Page-level text extractions:
————————
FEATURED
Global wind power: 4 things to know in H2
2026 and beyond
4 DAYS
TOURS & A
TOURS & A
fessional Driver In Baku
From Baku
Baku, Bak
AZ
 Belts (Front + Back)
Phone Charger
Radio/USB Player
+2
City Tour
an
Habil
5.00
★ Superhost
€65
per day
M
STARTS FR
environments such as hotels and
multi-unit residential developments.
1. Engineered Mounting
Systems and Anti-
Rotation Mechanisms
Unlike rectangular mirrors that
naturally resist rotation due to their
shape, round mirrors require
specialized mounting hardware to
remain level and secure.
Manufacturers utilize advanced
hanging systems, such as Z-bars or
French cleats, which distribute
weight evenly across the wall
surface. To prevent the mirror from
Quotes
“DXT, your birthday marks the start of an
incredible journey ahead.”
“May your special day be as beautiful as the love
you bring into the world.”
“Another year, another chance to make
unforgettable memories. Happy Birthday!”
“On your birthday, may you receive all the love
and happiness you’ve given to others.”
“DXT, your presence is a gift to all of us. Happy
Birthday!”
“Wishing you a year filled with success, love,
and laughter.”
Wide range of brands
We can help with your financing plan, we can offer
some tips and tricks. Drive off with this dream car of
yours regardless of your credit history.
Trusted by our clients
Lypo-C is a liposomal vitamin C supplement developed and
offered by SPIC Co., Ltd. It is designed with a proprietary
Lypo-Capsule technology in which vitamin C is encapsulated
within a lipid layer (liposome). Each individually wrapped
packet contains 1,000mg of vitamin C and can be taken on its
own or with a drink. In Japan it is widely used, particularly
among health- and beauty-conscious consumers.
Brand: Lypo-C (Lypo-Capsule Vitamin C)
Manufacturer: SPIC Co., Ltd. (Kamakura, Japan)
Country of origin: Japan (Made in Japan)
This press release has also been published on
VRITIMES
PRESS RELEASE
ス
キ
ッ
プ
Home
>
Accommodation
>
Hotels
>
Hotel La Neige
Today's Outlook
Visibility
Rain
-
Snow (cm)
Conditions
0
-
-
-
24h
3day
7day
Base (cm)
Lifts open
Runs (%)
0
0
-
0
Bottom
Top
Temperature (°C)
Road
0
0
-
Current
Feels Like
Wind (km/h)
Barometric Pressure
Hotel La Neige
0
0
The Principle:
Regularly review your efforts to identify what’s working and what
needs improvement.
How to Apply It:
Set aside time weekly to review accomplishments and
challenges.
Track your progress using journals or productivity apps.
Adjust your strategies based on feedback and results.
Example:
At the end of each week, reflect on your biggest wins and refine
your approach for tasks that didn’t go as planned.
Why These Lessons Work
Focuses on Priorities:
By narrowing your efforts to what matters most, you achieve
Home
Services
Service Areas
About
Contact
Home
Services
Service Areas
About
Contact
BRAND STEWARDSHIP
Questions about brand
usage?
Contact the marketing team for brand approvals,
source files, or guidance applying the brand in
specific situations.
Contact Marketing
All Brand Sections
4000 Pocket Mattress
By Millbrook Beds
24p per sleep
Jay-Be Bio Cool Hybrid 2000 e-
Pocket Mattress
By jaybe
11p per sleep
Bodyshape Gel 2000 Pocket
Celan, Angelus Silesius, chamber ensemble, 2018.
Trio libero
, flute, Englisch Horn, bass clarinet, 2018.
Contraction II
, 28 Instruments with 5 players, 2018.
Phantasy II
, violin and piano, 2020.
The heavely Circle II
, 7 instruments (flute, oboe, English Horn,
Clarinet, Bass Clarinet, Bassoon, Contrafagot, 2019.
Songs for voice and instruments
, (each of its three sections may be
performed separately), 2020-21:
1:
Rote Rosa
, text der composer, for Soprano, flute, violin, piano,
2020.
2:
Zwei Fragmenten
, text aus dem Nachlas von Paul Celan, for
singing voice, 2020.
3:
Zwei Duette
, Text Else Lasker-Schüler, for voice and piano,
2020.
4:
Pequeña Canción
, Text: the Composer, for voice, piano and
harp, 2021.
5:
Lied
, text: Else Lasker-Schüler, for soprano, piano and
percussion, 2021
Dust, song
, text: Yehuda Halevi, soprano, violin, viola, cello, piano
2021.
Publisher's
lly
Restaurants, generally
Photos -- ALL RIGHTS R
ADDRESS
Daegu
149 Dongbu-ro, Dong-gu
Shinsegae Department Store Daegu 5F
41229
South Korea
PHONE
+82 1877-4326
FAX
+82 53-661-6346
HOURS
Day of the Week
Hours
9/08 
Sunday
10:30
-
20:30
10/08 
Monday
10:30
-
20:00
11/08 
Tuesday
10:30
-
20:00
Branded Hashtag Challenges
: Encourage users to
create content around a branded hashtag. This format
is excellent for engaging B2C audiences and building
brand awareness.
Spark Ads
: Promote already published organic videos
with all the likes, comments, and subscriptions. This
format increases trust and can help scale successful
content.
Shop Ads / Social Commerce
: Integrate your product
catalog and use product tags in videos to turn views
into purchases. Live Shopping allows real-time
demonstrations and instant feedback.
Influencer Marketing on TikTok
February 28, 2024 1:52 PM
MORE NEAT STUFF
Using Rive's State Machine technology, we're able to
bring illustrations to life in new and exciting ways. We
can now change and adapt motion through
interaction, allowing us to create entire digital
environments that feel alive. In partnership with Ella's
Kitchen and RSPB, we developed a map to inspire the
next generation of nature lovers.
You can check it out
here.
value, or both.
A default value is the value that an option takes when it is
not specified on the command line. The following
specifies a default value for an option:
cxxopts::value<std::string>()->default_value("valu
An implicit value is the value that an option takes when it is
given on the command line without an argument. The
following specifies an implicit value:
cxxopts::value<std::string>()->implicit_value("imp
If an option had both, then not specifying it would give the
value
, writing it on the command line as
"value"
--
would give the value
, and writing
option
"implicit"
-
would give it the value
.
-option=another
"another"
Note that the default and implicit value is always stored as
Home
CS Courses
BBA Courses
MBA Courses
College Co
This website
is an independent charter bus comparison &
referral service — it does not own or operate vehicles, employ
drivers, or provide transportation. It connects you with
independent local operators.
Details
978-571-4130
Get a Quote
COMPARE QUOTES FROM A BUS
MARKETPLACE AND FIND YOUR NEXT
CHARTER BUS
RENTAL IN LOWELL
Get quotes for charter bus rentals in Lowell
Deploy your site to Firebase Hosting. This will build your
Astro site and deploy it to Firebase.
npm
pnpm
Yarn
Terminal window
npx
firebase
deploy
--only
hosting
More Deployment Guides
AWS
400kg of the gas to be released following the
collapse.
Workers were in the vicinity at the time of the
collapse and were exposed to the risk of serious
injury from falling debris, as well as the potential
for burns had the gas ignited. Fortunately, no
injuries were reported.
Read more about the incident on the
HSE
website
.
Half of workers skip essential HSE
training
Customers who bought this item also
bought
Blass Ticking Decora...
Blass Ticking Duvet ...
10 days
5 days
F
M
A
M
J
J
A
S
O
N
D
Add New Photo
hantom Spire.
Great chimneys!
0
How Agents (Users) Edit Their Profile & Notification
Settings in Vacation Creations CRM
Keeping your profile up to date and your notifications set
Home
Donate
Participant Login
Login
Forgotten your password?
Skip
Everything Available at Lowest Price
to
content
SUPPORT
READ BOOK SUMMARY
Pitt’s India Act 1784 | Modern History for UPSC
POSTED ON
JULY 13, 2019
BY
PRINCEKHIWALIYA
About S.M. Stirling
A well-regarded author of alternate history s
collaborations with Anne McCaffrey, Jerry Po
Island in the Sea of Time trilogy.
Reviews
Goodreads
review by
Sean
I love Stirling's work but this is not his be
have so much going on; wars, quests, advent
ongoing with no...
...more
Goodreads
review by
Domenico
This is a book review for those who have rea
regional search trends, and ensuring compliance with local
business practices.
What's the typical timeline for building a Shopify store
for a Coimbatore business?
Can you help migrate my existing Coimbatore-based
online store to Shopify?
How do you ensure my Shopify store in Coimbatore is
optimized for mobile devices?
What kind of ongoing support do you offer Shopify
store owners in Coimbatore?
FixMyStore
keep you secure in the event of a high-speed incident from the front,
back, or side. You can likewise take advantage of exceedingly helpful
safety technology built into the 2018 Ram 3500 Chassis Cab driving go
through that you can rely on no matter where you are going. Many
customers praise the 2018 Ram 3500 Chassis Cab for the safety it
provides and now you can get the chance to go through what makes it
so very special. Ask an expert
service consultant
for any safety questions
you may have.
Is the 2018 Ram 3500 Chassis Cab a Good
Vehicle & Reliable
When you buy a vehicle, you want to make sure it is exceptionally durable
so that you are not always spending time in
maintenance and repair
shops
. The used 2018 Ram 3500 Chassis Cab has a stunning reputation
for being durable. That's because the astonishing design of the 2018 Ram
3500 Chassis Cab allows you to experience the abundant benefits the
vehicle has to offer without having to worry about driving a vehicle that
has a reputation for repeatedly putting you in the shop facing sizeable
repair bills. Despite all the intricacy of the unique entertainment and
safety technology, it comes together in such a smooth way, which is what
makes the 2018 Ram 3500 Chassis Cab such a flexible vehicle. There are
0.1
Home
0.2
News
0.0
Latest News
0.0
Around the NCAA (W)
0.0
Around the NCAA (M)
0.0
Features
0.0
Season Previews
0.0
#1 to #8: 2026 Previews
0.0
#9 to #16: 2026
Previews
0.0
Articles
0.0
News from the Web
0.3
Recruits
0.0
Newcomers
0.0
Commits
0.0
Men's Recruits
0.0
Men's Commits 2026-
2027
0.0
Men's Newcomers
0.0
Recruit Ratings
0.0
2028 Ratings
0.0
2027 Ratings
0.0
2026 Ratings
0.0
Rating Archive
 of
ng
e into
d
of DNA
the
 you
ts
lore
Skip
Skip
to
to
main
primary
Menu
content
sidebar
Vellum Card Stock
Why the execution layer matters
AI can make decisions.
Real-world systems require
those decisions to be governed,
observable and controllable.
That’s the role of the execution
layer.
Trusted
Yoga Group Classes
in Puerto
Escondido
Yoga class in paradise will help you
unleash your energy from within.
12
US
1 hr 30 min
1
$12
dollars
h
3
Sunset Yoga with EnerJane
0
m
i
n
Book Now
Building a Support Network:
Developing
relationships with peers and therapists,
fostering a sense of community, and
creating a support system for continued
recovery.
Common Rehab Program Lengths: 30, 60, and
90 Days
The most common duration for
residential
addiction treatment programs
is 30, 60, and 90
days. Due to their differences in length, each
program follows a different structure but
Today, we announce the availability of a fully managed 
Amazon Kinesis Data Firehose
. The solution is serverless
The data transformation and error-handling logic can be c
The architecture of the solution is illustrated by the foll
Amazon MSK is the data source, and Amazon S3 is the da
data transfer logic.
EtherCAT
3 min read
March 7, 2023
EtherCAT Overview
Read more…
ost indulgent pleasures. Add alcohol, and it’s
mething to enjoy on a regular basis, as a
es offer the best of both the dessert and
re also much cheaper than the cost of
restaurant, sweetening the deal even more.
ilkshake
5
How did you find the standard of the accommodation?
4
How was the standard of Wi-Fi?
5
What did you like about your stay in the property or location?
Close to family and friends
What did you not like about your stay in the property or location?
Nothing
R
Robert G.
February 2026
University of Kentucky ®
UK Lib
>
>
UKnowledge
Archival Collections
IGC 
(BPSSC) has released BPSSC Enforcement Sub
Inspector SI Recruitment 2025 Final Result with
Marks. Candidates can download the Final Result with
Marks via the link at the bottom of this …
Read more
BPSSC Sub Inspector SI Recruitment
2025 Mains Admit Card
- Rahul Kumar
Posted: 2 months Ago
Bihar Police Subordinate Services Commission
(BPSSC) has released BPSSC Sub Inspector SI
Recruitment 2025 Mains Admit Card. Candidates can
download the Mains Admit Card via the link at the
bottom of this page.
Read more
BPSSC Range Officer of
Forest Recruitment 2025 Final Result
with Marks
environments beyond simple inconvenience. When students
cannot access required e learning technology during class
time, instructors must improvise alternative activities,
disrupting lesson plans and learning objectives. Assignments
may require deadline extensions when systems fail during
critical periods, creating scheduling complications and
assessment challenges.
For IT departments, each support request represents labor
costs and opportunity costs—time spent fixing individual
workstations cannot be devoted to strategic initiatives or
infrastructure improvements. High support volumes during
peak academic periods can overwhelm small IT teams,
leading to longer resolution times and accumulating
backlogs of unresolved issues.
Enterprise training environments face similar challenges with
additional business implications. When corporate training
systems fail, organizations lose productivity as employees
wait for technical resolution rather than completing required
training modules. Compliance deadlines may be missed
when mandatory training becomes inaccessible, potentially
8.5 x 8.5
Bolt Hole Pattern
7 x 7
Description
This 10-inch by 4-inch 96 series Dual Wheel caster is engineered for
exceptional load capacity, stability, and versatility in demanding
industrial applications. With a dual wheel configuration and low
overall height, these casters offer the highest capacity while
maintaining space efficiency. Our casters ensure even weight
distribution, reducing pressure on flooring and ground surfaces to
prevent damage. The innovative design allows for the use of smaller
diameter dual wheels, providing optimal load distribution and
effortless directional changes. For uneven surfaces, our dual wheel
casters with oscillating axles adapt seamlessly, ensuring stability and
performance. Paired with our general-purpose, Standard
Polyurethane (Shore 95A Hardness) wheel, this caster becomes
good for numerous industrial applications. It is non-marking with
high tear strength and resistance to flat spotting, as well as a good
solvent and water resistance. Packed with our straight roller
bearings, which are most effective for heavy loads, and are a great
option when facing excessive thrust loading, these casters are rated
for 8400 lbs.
————————
Task description » Reproduce the records from their first line through the line containing "offered by SPIC", swapping "round mirrors" for "oval mirrors" and leaving everything else unchanged.

Solution to this exercise »
FEATURED
Global wind power: 4 things to know in H2
2026 and beyond
4 DAYS
TOURS & A
TOURS & A
fessional Driver In Baku
From Baku
Baku, Bak
AZ
 Belts (Front + Back)
Phone Charger
Radio/USB Player
+2
City Tour
an
Habil
5.00
★ Superhost
€65
per day
M
STARTS FR
environments such as hotels and
multi-unit residential developments.
1. Engineered Mounting
Systems and Anti-
Rotation Mechanisms
Unlike rectangular mirrors that
naturally resist rotation due to their
shape, oval mirrors require
specialized mounting hardware to
remain level and secure.
Manufacturers utilize advanced
hanging systems, such as Z-bars or
French cleats, which distribute
weight evenly across the wall
surface. To prevent the mirror from
Quotes
“DXT, your birthday marks the start of an
incredible journey ahead.”
“May your special day be as beautiful as the love
you bring into the world.”
“Another year, another chance to make
unforgettable memories. Happy Birthday!”
“On your birthday, may you receive all the love
and happiness you’ve given to others.”
“DXT, your presence is a gift to all of us. Happy
Birthday!”
“Wishing you a year filled with success, love,
and laughter.”
Wide range of brands
We can help with your financing plan, we can offer
some tips and tricks. Drive off with this dream car of
yours regardless of your credit history.
Trusted by our clients
Lypo-C is a liposomal vitamin C supplement developed and
offered by SPIC Co., Ltd. It is designed with a proprietary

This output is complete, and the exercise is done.